Через полчаса — за двадцать минут до немецкого наступления, как раз с началом обстрела, в небе за спинами обороняющихся загудели еле слышно моторы. Ровным строем, звеньями, на вражеские окопы наплывали бомбардировщики. Еле заметные точки отделились из под брюха самолёта и полетели вниз — на головы скопившейся пехоты; на начавшую обстрел артиллерию; на готовые к атаке танки… Комья земли, от взрывов, взлетали выше верхушек деревьев — рвались 200 и 500 килограммовые бомбы! Ротные погнали по окопам команду:

— Рота — приготовиться к атаке!

Бомбовозы улетели, с разворотом, обратно, а сзади вновь загудели моторы — намного громче!

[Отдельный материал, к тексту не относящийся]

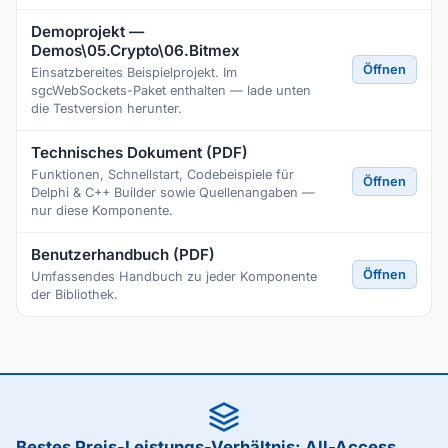
Demoprojekt —
Demos\05.Crypto\06.Bitmex
Öffnen
Einsatzbereites Beispielprojekt. Im
sgcWebSockets-Paket enthalten — lade unten
die Testversion herunter.
Technisches Dokument (PDF)
Funktionen, Schnellstart, Codebeispiele für
Öffnen
Delphi & C++ Builder sowie Quellenangaben —
nur diese Komponente.
Benutzerhandbuch (PDF)
Öffnen
Umfassendes Handbuch zu jeder Komponente
der Bibliothek.
Bestes Preis-Leistungs-Verhältnis: All-Access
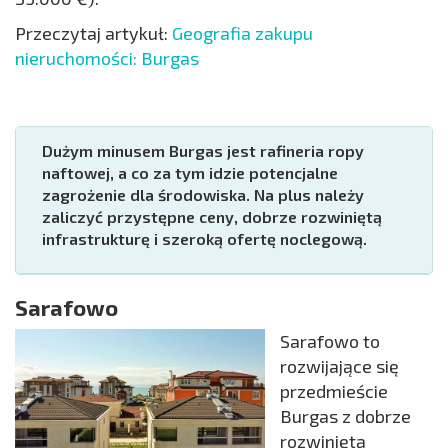
Przeczytaj artykuł:
Geografia zakupu
nieruchomości: Burgas
Dużym minusem Burgas jest rafineria ropy
naftowej, a co za tym idzie potencjalne
zagrożenie dla środowiska. Na plus należy
zaliczyć przystępne ceny, dobrze rozwiniętą
infrastrukturę i szeroką ofertę noclegową.
Sarafowo
Sarafowo to
rozwijające się
przedmieście
Burgas z dobrze
rozwiniętą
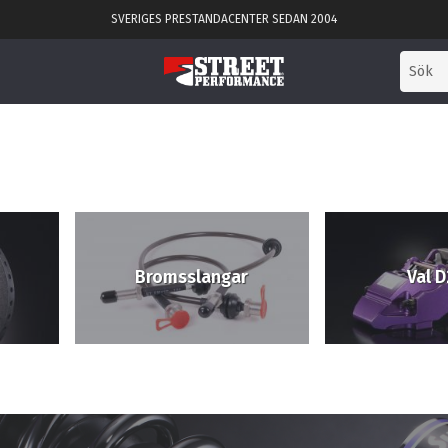
SVERIGES PRESTANDACENTER SEDAN 2004
Bromsslangar
Val D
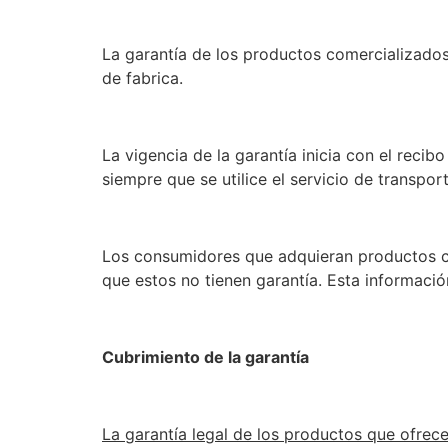
La garantía de los productos comercializado
de fabrica.
La vigencia de la garantía inicia con el recib
siempre que se utilice el servicio de transpo
Los consumidores que adquieran productos c
que estos no tienen garantía. Esta informació
Cubrimiento de la garantía
La garantía legal de los productos que ofrec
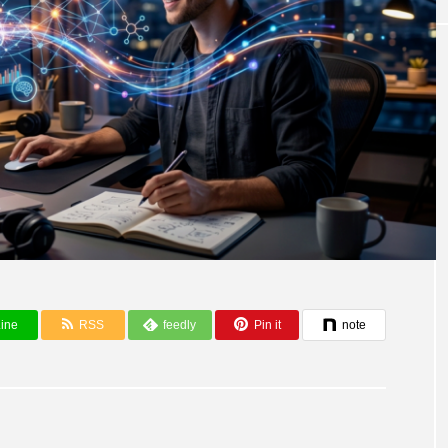
ine
RSS
feedly
Pin it
note
AIと社会・未来
こまで？驚異的な
身体能力測定におけるAIは無意味
性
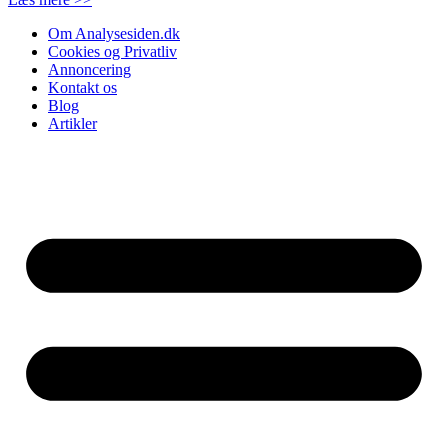
Om Analysesiden.dk
Cookies og Privatliv
Annoncering
Kontakt os
Blog
Artikler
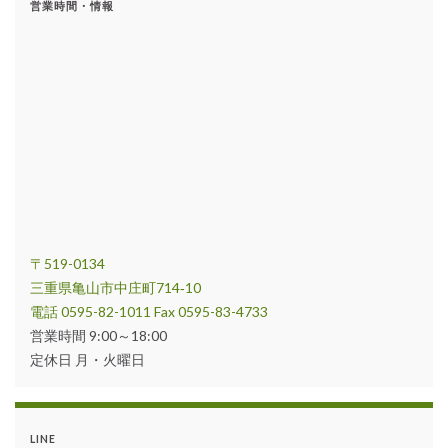
営業時間・情報
〒519-0134
三重県亀山市中庄町714‐10
電話 0595-82-1011 Fax 0595-83-4733
営業時間 9:00～18:00
定休日 月・火曜日
LINE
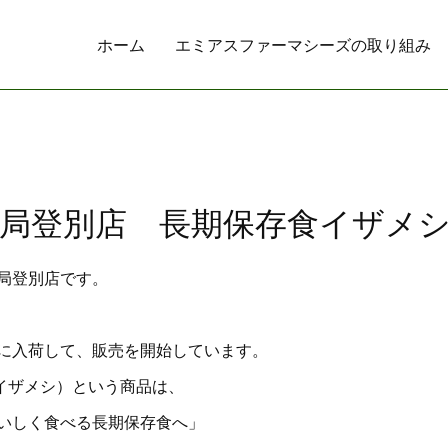
ホーム
エミアスファーマシーズの取り組み
局登別店 長期保存食イザメ
局登別店です。
に入荷して、販売を開始しています。
I（イザメシ）という商品は、
いしく食べる長期保存食へ」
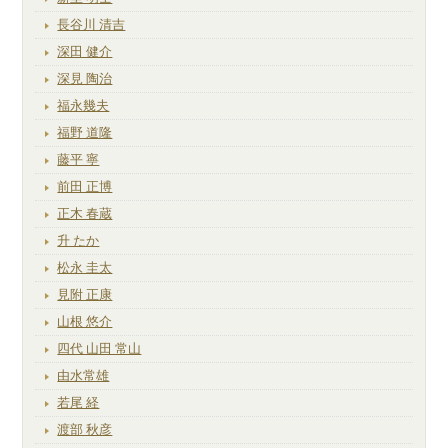
長谷川 清吉
深田 健介
深見 陶治
福永幾夫
福野 道隆
藤平 寧
前田 正博
正木 春蔵
升 たか
松永 圭太
見附 正康
山根 悠介
四代 山田 常山
由水常雄
若尾 経
渡部 秋彦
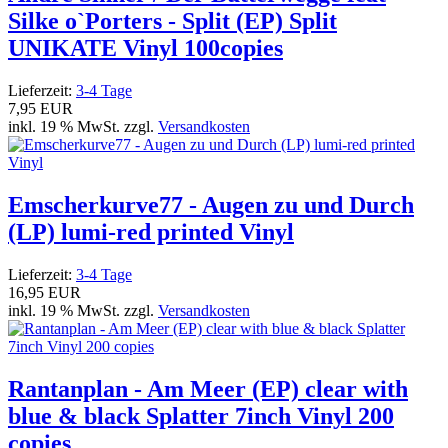
Silke o`Porters - Split (EP) Split
UNIKATE Vinyl 100copies
Lieferzeit:
3-4 Tage
7,95 EUR
inkl. 19 % MwSt. zzgl.
Versandkosten
Emscherkurve77 - Augen zu und Durch
(LP) lumi-red printed Vinyl
Lieferzeit:
3-4 Tage
16,95 EUR
inkl. 19 % MwSt. zzgl.
Versandkosten
Rantanplan - Am Meer (EP) clear with
blue & black Splatter 7inch Vinyl 200
copies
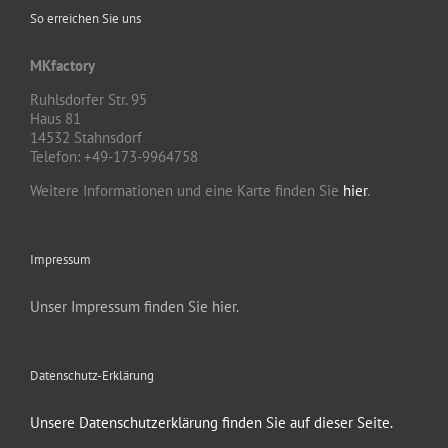
So erreichen Sie uns
MKfactory
Ruhlsdorfer Str. 95
Haus 81
14532 Stahnsdorf
Telefon: +49-173-9964758
Weitere Informationen und eine Karte finden Sie
hier
.
Impressum
Unser Impressum finden Sie hier.
Datenschutz-Erklärung
Unsere Datenschutzerklärung finden Sie auf dieser Seite.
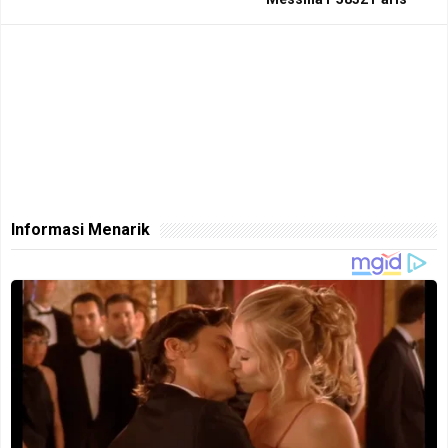
Informasi Menarik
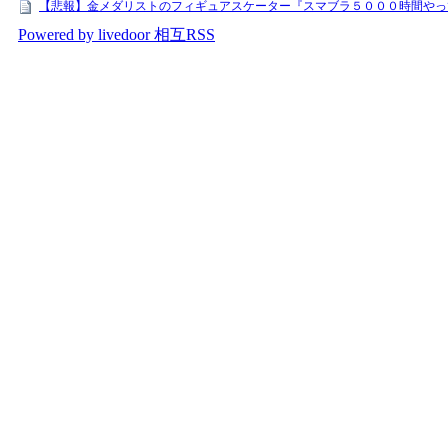
【悲報】金メダリストのフィギュアスケーター『スマブラ５０００時間やっ
Powered by livedoor 相互RSS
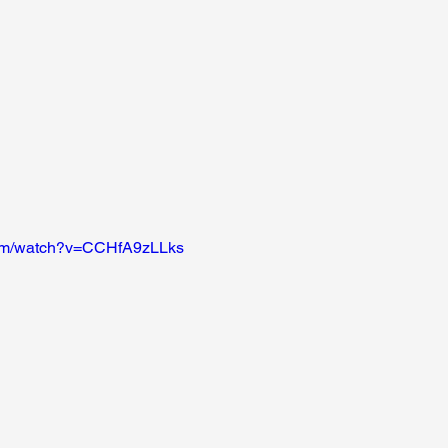
com/watch?v=CCHfA9zLLks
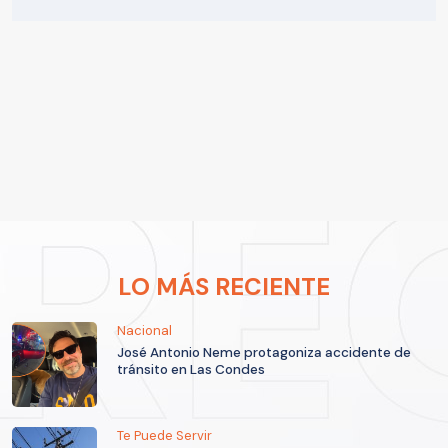
LO MÁS RECIENTE
Nacional
José Antonio Neme protagoniza accidente de
tránsito en Las Condes
Te Puede Servir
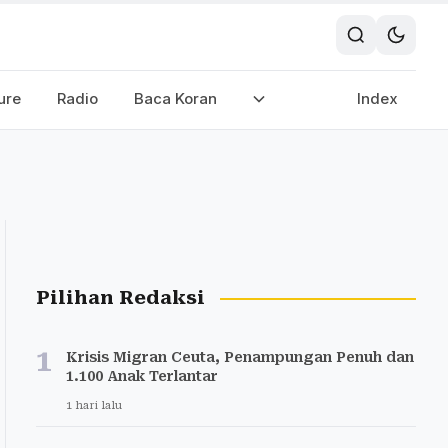
ure
Radio
Baca Koran
Index
Pilihan Redaksi
1
Krisis Migran Ceuta, Penampungan Penuh dan
1.100 Anak Terlantar
1 hari lalu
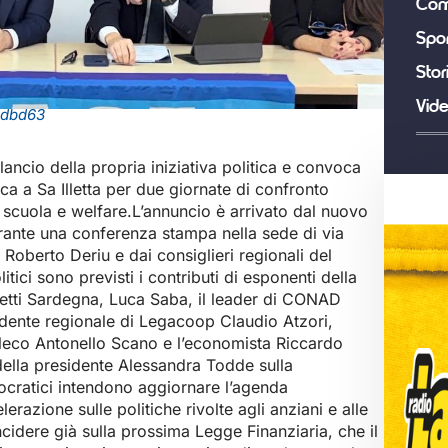
Com
Spor
Stor
Vid
0dbd63
ilancio della propria iniziativa politica e convoca
ica a Sa Illetta per due giornate di confronto
, scuola e welfare.L’annuncio è arrivato dal nuovo
urante una conferenza stampa nella sede di via
Roberto Deriu e dai consiglieri regionali del
itici sono previsti i contributi di esponenti della
diretti Sardegna, Luca Saba, il leader di CONAD
idente regionale di Legacoop Claudio Atzori,
eleco Antonello Scano e l’economista Riccardo
i della presidente Alessandra Todde sulla
ocratici intendono aggiornare l’agenda
lerazione sulle politiche rivolte agli anziani e alle
ncidere già sulla prossima Legge Finanziaria, che il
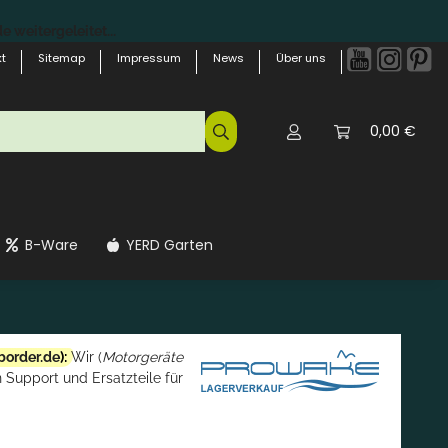
 weitergeleitet...
t
Sitemap
Impressum
News
Über uns
0,00 €
B-Ware
YERD Garten
border.de
):
Wir (
Motorgeräte
 Support und Ersatzteile für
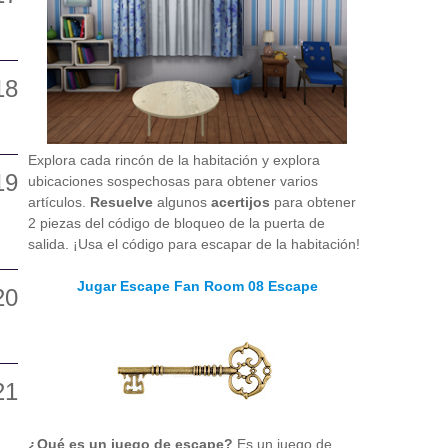
Explora cada rincón de la habitación y explora
ubicaciones sospechosas para obtener varios
artículos.
Resuelve
algunos
acertijos
para obtener
2 piezas del código de bloqueo de la puerta de
salida. ¡Usa el código para escapar de la habitación!
Jugar Escape Fan Room 08 Escape
¿Qué es un juego de escape?
Es un juego de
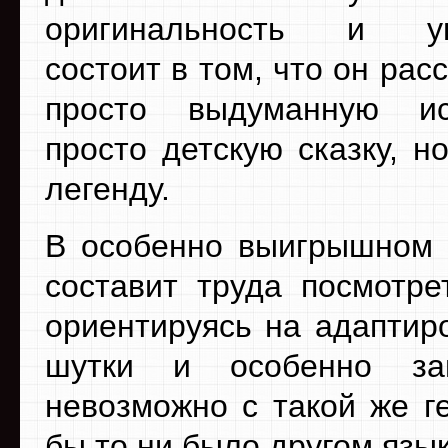
оригинальность и ун
состоит в том, что он рас
просто выдуманную и
просто детскую сказку, н
легенду.
В особенно выигрышном п
составит труда посмотре
ориентируясь на адаптир
шутки и особенно за
невозможно с такой же г
бы то ни было другом язы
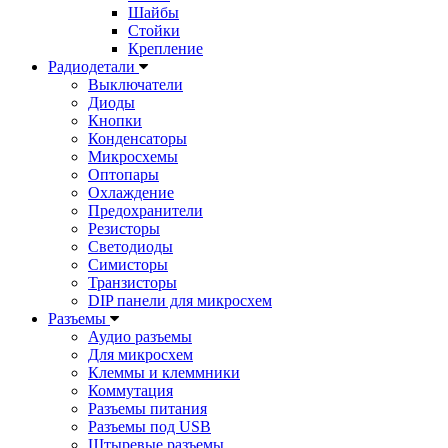
Шайбы
Стойки
Крепление
Радиодетали
Выключатели
Диоды
Кнопки
Конденсаторы
Микросхемы
Оптопары
Охлаждение
Предохранители
Резисторы
Светодиоды
Симисторы
Транзисторы
DIP панели для микросхем
Разъемы
Аудио разъемы
Для микросхем
Клеммы и клеммники
Коммутация
Разъемы питания
Разъемы под USB
Штыревые разъемы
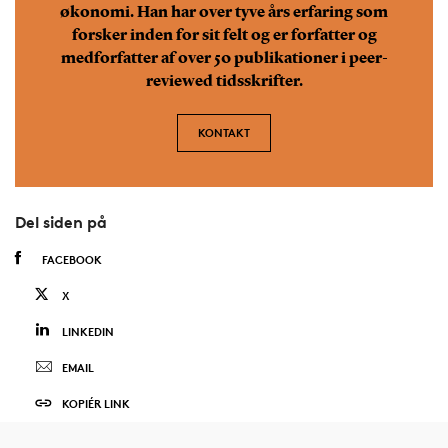
økonomi. Han har over tyve års erfaring som
forsker inden for sit felt og er forfatter og
medforfatter af over 50 publikationer i peer-
reviewed tidsskrifter.
KONTAKT
Del siden på
FACEBOOK
X
LINKEDIN
EMAIL
KOPIÉR LINK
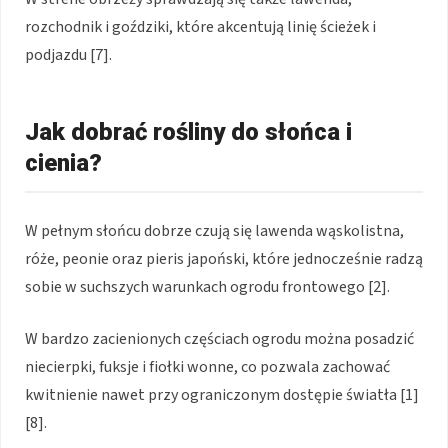
rozchodnik i goździki, które akcentują linię ścieżek i
podjazdu [7].
Jak dobrać rośliny do słońca i
cienia?
W pełnym słońcu dobrze czują się lawenda wąskolistna,
róże, peonie oraz pieris japoński, które jednocześnie radzą
sobie w suchszych warunkach ogrodu frontowego [2].
W bardzo zacienionych częściach ogrodu można posadzić
niecierpki, fuksje i fiołki wonne, co pozwala zachować
kwitnienie nawet przy ograniczonym dostępie światła [1]
[8].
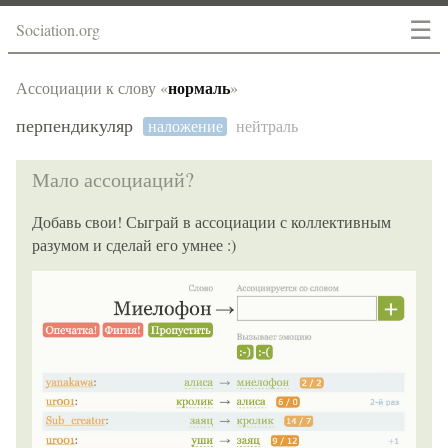
☰
Sociation.org
нормаль
Ассоциации к слову «
»
перпендикуляр
наложение
нейтраль
Мало ассоциаций?
Добавь свои! Сыграй в ассоциации с коллективным
разумом и сделай его умнее :)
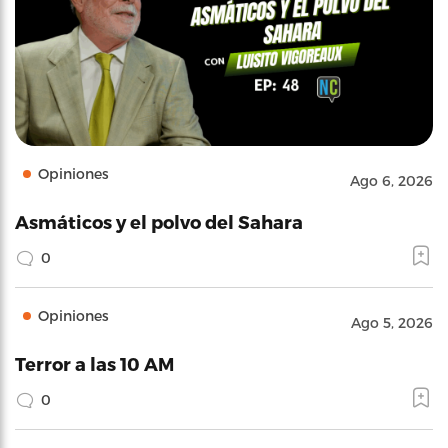
Opiniones
Ago 6, 2026
Asmáticos y el polvo del Sahara
0
Opiniones
Ago 5, 2026
Terror a las 10 AM
0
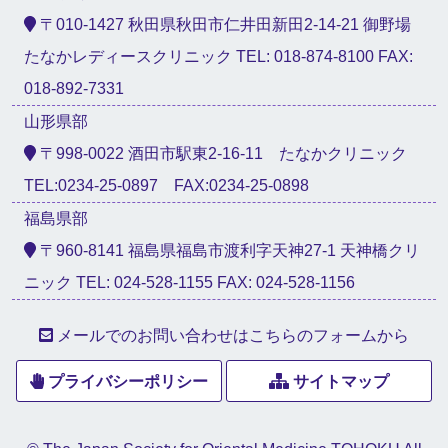
〒010-1427 秋田県秋田市仁井田新田2-14-21 御野場
たなかレディースクリニック TEL: 018-874-8100 FAX:
018-892-7331
山形県部
〒998-0022 酒田市駅東2-16-11 たなかクリニック
TEL:0234-25-0897 FAX:0234-25-0898
福島県部
〒960-8141 福島県福島市渡利字天神27-1 天神橋クリ
ニック TEL: 024-528-1155 FAX: 024-528-1156
メールでのお問い合わせはこちらのフォームから
プライバシーポリシー
サイトマップ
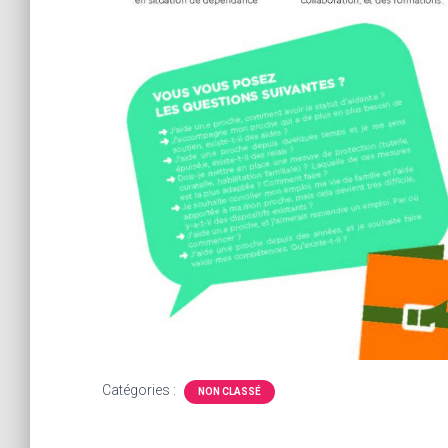
Catégories :
NON CLASSÉ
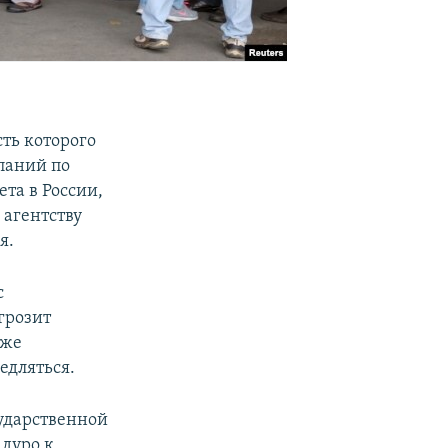
ть которого
паний по
та в России,
 агентству
я.
с
грозит
кже
едляться.
ударственной
дуро к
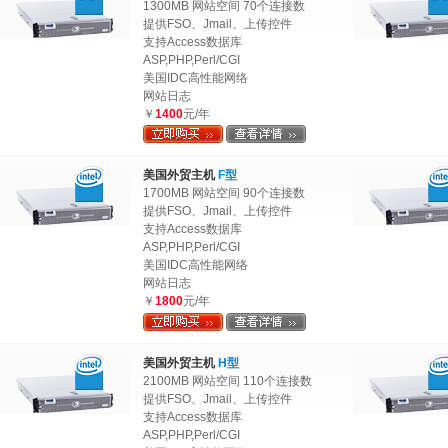
1300MB 网站空间 70个连接数
提供FSO、Jmail、上传控件
支持Access数据库
ASP,PHP,Perl/CGI
美国IDC高性能网络
网站日志
￥
1400
元/年
美国外贸主机
F型
1700MB 网站空间 90个连接数
提供FSO、Jmail、上传控件
支持Access数据库
ASP,PHP,Perl/CGI
美国IDC高性能网络
网站日志
￥
1800
元/年
美国外贸主机
H型
2100MB 网站空间 110个连接数
提供FSO、Jmail、上传控件
支持Access数据库
ASP,PHP,Perl/CGI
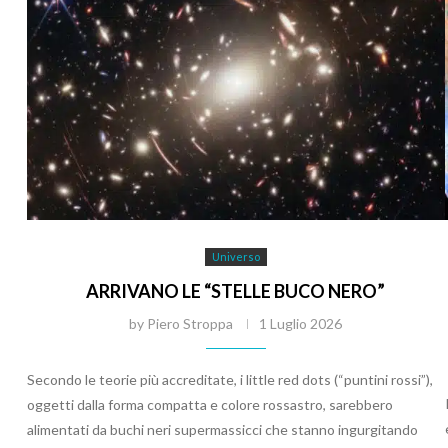
Universo
ARRIVANO LE “STELLE BUCO NERO”
by
Piero Stroppa
1 Luglio 2026
Secondo le teorie più accreditate, i little red dots (“puntini rossi”),
oggetti dalla forma compatta e colore rossastro, sarebbero
alimentati da buchi neri supermassicci che stanno ingurgitando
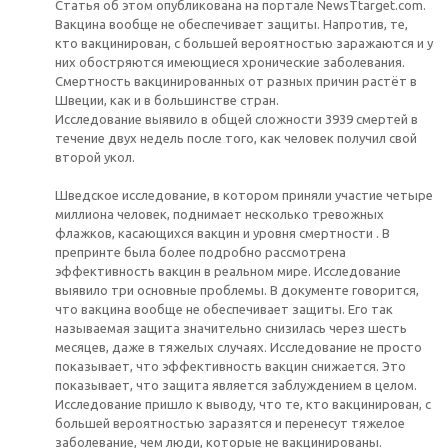
Статья об этом опубликована на портале NewsTtarget.com.
Вакцина вообще не обеспечивает защиты. Напротив, те,
кто вакцинирован, с большей вероятностью заражаются и у
них обостряются имеющиеся хронические заболевания.
Смертность вакцинированных от разных причин растёт в
Швеции, как и в большинстве стран.
Исследование выявило в общей сложности 3939 смертей в
течение двух недель после того, как человек получил свой
второй укол.
Шведское исследование, в котором приняли участие четыре
миллиона человек, поднимает несколько тревожных
флажков, касающихся вакцин и уровня смертности . В
препринте была более подробно рассмотрена
эффективность вакцин в реальном мире. Исследование
выявило три основные проблемы. В документе говорится,
что вакцина вообще не обеспечивает защиты. Его так
называемая защита значительно снизилась через шесть
месяцев, даже в тяжелых случаях. Исследование не просто
показывает, что эффективность вакцин снижается. Это
показывает, что защита является заблуждением в целом.
Исследование пришло к выводу, что те, кто вакцинирован, с
большей вероятностью заразятся и перенесут тяжелое
заболевание, чем люди, которые не вакцинированы.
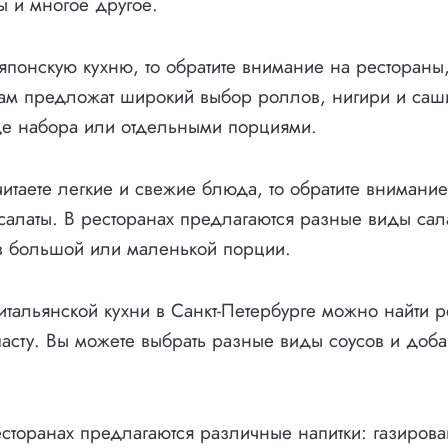
ы и многое другое.
японскую кухню, то обратите внимание на рестораны, 
Вам предложат широкий выбор роллов, нигири и саш
иде набора или отдельными порциями.
итаете легкие и свежие блюда, то обратите внимание
алаты. В ресторанах предлагаются разные виды сала
в большой или маленькой порции.
тальянской кухни в Санкт-Петербурге можно найти р
 пасту. Вы можете выбрать разные виды соусов и доба
торанах предлагаются различные напитки: газиров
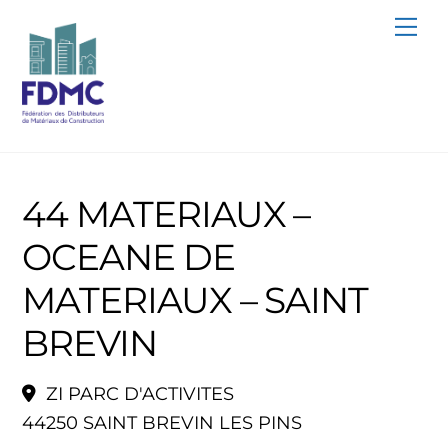
Skip
Me
to
content
44 MATERIAUX –
OCEANE DE
MATERIAUX – SAINT
BREVIN
ZI PARC D'ACTIVITES
44250 SAINT BREVIN LES PINS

По всей длине вражеских окопов взметнулись султаны разрывов: позиции врага дружно обрабатывали 50 килограммовыми бомбами пикирующие бомбардировщики Ме-110 и Пе-2 — по две эскадрильи от «каждого представителя»… Самолёты пронеслись, сбросив свой смертоносный груз и зашли на второй заход: теперь по врагу работали пушки и пулемёты! Перед началом второго обстрела в небо взметнулась красная ракета — Атака! Пикировщики ещё только открыли ураганный огонь, а цепи красноармейцев уже выплеснулись из окопов и побежали вперёд с одной единственной целью — успеть! Успеть добежать раньше чем по ним хлестанут безжалостные очереди пулемётов и пули из винтовок и автоматов начнут рвать беззащитные тела! Добежали… Успели. Почти успели…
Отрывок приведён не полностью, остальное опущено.